Oh man, that’d be bad for me – I’m terrible with languages. I just wonder if that would have been worse than six years of full-fledged war. It’s not like the whole war thing has ever exactly been a safe option.

The point is that it was right for us to fight the evil of Hitler and the Nazis.

But what if German Christians had said no to Hitler’s un-Christlike words and actions in the first place instead of empowering and justifying him? What if Christians had refused to serve or support his military?

Hmm. Hard to know.

I think the answer is that he would not likely have unified his power in the first place or been able to carry out his list of evil.

I remember reading about the Allies interviewing a German general after the war. He spoke about how they dealt with civilians in occupied countries: they had no problem with open resistance or passive resistance but had no answer for how to deal with citizens who welcomed them and cared for them.

How about this: what if Christians all over the world today resisted injustice and refused to participate in name-calling and violence?

That’s just wishful thinking.

Yes it is. Although, compared to war, it does seem reasonable that there might be a better way for us to act in a dangerous world.

We have never done it before.

Many Christians choose what words of Jesus they will hear and what words they won’t. Selective obedience.

But I hear you – what if?

What if we obeyed Jesus rather than our own ‘wisdom’? Maybe that’s the main point – what could be possible if Christians would just speak and act christianly?

I guess we probably would constantly work for good and justice – and peace.

Seems to me like that would head off a whole lot of trouble in the world and multiply the goodness.

You might be right. I hope we find out some day soon.

Wait, What?

The week of this writing we learned that the Trump White House is unilaterally increasing arms sales to Saudi Arabia and the UAE, worth more than 6 billion dollars.

Six billion more dollars of dead fighters, gutted cities and burned out homes. Six billion more dollars of innocent civilian starvation, disease, rape and death.

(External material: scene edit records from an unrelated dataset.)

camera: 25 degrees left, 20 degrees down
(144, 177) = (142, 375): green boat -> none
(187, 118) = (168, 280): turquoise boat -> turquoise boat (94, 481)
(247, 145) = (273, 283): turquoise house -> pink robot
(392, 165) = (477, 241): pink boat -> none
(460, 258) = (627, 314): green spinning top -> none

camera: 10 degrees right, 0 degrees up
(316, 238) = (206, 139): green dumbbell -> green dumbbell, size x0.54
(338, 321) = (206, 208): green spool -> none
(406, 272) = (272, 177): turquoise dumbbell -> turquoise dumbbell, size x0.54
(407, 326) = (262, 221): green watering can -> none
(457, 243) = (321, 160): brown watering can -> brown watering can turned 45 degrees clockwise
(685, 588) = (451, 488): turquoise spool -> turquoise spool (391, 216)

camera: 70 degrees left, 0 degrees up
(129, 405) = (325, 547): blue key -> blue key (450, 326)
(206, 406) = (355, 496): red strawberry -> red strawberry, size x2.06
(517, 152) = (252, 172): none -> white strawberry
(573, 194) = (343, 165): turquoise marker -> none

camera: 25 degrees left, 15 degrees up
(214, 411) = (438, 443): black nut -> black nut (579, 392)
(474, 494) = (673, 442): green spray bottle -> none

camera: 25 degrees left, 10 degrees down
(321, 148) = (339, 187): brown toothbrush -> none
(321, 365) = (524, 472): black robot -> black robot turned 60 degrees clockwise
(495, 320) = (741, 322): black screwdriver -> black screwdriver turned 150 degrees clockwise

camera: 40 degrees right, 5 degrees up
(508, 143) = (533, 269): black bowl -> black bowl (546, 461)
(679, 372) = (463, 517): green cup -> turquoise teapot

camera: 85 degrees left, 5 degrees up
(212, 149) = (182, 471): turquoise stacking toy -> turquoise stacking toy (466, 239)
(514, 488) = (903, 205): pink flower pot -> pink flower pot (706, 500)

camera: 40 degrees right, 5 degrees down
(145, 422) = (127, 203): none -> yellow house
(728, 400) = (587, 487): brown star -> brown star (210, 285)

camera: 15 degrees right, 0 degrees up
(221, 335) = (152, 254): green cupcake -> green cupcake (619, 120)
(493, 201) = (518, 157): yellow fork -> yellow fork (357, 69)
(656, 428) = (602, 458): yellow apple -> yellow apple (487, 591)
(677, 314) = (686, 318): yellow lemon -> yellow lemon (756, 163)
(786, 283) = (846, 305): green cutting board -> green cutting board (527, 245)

Six billion more dollars that could have helped them live and eat and grow in peace.

The White House is also considering pre-trial pardons for soldiers charged with war crimes (in one case killing a civilian girl in a flowered dress; in another, posing in front of the flag with the body of a dead enemy and the knife used to kill him).

We are reminded daily that the implications of unchecked nationalism are current, relevant subjects with real lives in the balance.